**Record excerpts:**
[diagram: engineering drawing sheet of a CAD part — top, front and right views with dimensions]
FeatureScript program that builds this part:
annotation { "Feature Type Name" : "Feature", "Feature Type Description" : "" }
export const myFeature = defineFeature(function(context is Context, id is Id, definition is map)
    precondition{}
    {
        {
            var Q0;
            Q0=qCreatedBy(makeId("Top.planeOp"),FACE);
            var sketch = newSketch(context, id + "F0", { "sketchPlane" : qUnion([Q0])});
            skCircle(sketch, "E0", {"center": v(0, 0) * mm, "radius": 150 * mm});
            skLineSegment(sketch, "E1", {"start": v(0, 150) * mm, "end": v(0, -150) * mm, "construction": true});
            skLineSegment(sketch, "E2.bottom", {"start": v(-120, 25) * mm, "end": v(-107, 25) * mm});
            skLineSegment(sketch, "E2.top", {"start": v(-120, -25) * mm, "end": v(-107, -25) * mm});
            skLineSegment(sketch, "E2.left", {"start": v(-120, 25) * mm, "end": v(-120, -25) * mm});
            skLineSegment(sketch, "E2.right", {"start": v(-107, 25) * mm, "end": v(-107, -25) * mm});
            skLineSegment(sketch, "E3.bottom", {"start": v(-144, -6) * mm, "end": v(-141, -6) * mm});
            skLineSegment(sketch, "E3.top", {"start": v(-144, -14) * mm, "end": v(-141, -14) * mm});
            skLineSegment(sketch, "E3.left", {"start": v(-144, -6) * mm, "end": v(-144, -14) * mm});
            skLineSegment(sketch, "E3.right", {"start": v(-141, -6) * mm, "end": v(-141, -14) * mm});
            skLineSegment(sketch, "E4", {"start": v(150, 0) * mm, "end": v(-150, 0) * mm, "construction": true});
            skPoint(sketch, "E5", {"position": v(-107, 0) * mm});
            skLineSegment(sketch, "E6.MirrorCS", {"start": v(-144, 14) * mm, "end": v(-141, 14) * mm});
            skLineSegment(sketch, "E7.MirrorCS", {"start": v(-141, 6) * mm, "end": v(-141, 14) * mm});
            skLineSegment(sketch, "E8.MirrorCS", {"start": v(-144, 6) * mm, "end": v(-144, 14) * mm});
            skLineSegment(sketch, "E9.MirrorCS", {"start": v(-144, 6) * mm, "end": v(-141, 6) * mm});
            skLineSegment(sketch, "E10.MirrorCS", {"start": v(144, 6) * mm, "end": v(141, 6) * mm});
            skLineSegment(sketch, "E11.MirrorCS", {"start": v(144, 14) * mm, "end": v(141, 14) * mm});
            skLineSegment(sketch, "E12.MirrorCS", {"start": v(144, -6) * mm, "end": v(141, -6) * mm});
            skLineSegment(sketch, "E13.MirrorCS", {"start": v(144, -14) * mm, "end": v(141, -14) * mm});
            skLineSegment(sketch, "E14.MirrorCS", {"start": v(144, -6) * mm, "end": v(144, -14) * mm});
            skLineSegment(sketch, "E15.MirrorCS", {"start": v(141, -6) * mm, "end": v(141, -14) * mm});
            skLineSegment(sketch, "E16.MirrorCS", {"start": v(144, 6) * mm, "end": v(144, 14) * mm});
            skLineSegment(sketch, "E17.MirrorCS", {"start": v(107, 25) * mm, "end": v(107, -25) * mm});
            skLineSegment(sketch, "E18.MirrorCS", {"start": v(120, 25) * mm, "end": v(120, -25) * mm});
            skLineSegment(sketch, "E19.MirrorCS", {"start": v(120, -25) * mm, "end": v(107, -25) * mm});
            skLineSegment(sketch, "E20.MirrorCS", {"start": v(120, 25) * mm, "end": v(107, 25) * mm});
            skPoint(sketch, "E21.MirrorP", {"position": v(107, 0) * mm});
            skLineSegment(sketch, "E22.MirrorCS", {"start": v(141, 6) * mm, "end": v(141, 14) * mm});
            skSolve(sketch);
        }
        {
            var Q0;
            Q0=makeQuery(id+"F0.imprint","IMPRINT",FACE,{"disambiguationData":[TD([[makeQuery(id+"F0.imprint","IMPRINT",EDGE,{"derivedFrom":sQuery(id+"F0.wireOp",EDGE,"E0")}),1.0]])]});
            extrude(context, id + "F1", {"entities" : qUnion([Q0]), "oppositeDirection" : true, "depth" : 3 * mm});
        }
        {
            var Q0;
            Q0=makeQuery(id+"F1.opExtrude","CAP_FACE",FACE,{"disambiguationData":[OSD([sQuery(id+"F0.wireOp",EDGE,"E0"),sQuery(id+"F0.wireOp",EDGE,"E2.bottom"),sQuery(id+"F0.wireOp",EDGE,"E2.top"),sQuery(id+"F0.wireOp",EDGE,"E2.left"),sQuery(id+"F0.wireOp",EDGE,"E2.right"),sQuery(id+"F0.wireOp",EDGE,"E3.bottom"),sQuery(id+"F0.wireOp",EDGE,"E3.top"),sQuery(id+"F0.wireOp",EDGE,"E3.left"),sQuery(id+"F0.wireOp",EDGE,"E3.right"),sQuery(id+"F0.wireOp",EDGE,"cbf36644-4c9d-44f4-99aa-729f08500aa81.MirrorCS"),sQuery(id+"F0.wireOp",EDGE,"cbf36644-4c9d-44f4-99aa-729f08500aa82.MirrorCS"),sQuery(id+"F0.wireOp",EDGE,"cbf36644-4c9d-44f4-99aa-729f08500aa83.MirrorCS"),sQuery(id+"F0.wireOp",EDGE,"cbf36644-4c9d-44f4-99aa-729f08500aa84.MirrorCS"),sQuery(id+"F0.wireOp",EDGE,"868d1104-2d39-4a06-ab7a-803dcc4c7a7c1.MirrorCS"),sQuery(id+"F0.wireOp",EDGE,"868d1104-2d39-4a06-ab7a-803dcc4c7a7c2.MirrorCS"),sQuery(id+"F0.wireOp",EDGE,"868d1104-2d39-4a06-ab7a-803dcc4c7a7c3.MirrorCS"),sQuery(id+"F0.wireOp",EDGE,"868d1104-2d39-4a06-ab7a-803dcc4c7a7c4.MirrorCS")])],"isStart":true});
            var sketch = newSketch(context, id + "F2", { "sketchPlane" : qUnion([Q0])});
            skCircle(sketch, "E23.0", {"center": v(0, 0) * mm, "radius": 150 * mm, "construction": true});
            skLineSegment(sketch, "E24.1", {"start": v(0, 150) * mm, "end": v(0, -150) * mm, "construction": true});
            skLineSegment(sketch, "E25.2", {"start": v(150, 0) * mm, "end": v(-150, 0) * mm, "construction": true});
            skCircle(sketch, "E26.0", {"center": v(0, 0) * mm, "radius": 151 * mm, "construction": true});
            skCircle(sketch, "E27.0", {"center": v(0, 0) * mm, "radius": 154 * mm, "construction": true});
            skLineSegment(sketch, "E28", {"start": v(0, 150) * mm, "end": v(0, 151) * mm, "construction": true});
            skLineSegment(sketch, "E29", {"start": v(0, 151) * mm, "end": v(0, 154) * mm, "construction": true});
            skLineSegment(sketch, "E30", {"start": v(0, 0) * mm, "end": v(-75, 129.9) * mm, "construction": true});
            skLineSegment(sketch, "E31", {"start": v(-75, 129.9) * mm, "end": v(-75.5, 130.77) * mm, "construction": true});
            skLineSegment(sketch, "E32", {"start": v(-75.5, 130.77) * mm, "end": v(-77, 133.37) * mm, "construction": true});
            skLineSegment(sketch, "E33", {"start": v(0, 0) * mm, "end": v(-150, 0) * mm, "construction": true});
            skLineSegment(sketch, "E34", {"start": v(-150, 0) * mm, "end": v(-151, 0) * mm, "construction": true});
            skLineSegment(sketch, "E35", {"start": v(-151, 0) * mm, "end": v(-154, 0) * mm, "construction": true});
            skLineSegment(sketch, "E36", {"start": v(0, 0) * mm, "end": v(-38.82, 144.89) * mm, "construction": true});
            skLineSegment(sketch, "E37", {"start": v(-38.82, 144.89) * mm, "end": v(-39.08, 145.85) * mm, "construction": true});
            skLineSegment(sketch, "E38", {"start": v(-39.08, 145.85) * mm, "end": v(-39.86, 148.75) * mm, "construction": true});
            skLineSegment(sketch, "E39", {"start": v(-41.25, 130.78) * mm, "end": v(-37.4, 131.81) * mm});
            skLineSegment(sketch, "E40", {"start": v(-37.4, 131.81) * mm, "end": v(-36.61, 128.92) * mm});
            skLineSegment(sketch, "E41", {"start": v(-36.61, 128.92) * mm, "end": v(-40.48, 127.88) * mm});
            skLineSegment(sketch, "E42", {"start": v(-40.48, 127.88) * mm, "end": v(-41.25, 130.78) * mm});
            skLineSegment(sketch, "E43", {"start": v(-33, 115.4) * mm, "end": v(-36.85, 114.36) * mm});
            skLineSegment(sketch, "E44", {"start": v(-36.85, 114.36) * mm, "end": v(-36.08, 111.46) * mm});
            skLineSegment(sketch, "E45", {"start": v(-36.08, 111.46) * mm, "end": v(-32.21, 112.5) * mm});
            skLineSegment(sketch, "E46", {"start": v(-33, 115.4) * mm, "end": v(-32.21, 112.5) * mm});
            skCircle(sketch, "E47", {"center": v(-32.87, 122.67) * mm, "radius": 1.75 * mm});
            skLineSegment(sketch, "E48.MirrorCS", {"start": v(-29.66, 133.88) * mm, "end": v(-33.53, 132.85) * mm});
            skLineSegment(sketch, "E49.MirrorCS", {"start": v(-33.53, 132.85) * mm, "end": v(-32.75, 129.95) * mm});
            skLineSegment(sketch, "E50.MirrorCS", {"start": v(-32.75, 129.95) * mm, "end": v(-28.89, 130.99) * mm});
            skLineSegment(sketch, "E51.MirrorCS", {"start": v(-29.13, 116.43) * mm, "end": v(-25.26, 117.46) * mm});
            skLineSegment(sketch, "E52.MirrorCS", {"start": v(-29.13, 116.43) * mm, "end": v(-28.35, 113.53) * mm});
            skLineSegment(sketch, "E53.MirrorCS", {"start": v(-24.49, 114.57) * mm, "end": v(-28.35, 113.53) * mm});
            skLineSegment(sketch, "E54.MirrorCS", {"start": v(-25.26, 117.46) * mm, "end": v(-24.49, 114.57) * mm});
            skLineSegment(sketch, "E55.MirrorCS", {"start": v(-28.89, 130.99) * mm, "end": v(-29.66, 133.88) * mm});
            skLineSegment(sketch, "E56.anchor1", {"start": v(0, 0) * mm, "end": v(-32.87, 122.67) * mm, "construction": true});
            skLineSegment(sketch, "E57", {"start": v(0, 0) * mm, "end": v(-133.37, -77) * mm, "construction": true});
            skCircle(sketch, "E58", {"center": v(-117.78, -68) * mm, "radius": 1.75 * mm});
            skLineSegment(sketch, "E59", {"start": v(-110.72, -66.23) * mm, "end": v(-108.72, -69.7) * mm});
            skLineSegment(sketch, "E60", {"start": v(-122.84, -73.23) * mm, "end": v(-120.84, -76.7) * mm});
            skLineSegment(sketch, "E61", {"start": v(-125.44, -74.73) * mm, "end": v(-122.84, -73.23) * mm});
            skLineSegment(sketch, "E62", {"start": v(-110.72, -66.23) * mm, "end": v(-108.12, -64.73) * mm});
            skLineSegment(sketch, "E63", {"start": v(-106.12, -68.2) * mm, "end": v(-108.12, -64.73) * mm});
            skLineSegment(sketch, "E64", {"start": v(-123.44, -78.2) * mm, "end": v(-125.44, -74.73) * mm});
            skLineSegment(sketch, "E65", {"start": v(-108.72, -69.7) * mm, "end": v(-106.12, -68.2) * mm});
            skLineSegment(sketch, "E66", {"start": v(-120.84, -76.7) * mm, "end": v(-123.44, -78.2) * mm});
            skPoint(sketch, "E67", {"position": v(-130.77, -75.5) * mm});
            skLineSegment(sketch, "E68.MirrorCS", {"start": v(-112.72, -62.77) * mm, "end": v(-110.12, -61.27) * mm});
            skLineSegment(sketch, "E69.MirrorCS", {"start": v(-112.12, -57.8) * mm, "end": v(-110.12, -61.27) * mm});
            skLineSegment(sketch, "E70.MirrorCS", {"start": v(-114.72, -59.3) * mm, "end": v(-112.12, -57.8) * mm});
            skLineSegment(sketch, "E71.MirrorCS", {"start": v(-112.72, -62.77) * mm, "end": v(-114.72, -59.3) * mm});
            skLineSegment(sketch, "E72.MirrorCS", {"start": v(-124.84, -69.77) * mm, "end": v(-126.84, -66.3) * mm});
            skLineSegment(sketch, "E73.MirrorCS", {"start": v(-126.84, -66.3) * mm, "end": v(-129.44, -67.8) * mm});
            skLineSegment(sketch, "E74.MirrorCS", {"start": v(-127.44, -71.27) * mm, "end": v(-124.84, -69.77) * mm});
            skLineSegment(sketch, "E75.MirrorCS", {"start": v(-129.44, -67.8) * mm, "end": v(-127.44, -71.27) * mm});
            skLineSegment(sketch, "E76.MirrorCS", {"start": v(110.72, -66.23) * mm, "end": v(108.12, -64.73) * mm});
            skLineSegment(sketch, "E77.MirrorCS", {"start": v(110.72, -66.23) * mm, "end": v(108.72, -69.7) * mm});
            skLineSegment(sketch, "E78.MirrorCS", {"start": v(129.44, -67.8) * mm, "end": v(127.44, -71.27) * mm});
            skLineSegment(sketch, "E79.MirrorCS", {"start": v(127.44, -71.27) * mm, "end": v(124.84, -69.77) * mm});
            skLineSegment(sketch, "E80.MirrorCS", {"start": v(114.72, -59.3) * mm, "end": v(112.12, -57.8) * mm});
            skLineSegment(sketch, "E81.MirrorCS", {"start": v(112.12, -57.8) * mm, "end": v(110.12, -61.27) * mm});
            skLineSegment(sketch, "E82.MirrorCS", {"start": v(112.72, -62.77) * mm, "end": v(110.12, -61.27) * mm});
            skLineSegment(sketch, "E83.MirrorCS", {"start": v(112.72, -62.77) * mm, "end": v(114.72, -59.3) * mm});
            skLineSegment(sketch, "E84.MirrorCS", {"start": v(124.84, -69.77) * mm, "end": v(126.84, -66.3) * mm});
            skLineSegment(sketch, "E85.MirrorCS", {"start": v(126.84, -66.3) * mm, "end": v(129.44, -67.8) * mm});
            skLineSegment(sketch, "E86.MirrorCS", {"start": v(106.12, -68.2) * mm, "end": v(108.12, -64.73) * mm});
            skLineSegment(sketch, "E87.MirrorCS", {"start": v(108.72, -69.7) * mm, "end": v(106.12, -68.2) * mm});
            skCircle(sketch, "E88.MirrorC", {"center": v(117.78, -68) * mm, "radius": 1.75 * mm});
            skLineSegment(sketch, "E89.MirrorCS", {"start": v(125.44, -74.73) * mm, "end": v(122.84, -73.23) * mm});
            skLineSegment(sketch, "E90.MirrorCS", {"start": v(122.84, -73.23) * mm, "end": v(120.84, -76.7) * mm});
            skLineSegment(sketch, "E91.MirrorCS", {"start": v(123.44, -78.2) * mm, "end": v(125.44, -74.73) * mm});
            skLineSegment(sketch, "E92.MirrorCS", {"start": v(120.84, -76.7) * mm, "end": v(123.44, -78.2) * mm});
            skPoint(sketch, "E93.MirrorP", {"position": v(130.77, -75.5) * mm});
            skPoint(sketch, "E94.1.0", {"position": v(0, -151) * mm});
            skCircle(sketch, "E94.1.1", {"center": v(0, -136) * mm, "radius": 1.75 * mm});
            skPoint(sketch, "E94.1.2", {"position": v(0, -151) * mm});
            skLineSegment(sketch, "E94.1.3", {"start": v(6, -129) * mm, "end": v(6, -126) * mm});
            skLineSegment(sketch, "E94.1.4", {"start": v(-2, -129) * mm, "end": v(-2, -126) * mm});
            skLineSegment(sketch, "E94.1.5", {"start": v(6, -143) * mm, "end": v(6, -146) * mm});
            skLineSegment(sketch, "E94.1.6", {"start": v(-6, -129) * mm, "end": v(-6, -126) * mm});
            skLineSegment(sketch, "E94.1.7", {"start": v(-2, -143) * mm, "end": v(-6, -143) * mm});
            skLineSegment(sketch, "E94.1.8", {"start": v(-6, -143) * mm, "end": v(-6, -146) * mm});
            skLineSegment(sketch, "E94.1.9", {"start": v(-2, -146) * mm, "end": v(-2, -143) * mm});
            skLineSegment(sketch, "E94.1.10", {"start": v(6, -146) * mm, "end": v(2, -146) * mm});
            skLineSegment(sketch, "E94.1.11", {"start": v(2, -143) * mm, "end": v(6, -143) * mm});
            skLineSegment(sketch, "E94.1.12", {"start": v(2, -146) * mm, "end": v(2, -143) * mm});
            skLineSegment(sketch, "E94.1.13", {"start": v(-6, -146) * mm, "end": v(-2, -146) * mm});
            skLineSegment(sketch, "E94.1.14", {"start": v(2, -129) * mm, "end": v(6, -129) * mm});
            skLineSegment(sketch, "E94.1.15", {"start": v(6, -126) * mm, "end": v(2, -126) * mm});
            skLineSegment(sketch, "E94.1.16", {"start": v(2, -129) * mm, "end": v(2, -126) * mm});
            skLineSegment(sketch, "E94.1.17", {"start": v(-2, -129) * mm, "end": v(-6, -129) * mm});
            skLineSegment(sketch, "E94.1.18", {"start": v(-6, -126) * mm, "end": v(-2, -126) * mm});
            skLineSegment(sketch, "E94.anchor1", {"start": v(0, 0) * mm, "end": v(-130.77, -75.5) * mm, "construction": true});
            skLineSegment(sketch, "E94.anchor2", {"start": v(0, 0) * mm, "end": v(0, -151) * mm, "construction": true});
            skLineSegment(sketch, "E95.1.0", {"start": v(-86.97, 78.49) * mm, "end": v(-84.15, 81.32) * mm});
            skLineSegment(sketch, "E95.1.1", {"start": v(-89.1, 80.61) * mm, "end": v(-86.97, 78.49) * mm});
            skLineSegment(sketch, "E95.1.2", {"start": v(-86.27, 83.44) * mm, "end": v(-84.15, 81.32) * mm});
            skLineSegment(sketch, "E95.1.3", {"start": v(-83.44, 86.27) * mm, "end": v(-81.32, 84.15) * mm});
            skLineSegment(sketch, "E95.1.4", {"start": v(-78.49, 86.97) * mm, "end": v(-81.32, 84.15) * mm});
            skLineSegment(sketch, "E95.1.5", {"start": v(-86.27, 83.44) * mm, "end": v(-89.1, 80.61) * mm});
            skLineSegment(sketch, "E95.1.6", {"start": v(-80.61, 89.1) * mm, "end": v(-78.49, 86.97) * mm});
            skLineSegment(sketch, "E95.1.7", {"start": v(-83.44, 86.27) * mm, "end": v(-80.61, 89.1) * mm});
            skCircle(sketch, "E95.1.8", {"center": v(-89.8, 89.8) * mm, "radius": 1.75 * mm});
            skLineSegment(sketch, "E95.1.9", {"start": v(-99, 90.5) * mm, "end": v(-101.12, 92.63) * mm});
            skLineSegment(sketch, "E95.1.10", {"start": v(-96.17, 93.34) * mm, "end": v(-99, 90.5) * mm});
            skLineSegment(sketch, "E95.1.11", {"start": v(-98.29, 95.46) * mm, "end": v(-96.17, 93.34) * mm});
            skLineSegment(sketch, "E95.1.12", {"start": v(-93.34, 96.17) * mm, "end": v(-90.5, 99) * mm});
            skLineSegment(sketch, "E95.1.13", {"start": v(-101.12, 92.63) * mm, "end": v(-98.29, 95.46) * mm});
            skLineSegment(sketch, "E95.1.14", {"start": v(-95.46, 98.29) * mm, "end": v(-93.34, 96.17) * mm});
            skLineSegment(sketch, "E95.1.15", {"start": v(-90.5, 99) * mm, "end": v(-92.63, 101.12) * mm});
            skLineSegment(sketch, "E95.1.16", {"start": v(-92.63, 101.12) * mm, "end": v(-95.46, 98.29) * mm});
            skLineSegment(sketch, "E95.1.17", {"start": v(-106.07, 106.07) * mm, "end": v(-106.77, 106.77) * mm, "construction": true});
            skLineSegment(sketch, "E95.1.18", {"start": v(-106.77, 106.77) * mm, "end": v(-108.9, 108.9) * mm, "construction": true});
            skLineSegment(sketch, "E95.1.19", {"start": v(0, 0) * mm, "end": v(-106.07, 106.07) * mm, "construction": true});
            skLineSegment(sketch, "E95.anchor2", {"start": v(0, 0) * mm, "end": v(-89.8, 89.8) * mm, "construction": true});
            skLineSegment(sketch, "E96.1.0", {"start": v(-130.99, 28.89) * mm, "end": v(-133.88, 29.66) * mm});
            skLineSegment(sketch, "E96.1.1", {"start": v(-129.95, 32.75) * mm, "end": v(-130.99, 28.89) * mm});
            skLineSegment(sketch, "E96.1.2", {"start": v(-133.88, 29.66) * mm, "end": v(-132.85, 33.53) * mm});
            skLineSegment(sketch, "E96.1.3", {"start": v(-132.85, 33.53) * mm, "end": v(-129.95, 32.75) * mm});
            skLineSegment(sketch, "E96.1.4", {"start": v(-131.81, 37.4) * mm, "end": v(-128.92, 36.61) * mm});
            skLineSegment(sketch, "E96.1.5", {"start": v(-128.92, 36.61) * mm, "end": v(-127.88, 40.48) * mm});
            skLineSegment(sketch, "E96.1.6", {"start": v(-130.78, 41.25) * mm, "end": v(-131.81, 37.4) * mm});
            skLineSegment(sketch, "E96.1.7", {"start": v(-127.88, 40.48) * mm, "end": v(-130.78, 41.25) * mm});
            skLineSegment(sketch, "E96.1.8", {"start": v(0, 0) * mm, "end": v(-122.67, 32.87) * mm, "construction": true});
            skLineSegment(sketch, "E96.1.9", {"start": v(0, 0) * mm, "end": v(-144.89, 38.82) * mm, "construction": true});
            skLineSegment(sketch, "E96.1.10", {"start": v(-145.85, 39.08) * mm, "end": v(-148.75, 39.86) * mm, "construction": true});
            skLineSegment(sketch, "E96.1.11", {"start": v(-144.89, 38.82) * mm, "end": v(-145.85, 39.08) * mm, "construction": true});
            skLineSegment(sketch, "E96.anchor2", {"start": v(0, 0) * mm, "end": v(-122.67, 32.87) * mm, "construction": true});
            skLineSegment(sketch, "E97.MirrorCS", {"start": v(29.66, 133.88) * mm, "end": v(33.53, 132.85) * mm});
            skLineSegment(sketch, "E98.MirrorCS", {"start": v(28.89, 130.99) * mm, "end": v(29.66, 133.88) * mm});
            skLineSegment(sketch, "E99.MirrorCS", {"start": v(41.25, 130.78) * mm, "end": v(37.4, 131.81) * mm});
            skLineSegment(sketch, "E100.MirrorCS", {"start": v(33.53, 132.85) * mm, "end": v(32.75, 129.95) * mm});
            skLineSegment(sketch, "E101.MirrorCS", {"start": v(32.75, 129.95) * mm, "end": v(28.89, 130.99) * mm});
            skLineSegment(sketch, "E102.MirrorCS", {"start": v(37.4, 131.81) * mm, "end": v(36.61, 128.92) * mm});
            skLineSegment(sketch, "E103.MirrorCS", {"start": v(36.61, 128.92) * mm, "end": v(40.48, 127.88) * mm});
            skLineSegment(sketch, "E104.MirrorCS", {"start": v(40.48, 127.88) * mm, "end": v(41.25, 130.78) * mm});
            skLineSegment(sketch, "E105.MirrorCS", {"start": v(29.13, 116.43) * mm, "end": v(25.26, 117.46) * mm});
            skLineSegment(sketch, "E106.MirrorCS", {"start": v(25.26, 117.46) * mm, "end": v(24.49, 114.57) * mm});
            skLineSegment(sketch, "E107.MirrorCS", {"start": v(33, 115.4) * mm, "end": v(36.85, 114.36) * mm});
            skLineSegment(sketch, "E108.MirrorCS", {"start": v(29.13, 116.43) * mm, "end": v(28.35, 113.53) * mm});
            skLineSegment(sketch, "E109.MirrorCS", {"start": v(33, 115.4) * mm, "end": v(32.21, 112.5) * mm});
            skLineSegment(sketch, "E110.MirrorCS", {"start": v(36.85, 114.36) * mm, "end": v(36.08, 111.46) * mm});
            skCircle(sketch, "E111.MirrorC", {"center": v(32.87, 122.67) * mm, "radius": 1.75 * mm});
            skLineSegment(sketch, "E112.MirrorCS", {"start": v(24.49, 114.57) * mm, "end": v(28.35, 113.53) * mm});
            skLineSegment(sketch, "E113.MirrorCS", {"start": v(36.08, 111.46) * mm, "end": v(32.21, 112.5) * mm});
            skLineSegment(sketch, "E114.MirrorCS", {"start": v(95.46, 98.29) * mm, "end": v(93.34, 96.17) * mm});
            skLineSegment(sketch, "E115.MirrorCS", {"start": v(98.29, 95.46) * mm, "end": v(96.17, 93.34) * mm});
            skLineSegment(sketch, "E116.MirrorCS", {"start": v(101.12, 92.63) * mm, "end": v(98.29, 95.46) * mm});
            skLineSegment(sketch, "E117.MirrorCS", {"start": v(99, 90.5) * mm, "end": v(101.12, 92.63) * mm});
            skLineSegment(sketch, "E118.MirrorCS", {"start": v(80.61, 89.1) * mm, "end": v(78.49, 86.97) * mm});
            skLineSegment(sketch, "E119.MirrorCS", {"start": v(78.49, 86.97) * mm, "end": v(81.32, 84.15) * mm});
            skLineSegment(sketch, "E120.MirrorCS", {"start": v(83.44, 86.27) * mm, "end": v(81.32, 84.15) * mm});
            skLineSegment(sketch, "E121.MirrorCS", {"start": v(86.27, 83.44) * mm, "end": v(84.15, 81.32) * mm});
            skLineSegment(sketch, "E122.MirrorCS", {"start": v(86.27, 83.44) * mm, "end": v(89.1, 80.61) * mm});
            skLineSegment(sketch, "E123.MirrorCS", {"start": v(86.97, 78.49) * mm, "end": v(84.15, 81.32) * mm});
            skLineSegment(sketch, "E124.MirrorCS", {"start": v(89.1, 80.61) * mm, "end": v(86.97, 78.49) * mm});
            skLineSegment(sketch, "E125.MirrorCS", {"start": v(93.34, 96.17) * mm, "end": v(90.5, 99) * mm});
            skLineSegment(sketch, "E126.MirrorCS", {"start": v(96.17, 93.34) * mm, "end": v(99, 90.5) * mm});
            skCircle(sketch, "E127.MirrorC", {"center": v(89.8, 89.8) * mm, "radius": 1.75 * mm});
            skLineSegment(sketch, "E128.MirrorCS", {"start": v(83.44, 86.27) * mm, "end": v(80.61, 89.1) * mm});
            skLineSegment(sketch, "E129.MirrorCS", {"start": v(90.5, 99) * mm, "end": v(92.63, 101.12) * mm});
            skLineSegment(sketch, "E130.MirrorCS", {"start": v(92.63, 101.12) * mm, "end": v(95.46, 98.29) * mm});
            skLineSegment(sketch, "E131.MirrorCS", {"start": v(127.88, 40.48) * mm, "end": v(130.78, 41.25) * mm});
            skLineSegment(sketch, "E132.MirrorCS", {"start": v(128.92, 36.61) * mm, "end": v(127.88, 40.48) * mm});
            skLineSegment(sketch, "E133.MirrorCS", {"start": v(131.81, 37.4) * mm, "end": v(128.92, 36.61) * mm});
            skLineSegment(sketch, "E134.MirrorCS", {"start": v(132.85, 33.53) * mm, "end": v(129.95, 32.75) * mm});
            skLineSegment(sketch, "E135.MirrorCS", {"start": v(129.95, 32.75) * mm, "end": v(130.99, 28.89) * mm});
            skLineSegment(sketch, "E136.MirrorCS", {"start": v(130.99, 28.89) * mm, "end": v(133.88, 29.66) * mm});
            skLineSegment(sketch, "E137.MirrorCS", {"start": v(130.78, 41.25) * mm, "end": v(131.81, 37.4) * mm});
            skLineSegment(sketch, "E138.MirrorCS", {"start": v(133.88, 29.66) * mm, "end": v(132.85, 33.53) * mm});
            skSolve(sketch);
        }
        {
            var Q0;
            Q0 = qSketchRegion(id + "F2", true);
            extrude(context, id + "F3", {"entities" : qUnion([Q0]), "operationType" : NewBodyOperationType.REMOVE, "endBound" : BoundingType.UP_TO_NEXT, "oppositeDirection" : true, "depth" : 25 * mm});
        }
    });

**Short problem:**
Can you repeat the listing starting at its first line and ending at the line containing "export const myFeature", with "Feature Type Description" swapped for "Feature Summary" and nothing else changed?

**Reply:**
[diagram: engineering drawing sheet of a CAD part — top, front and right views with dimensions]
FeatureScript program that builds this part:
annotation { "Feature Type Name" : "Feature", "Feature Summary" : "" }
export const myFeature = defineFeature(function(context is Context, id is Id, definition is map)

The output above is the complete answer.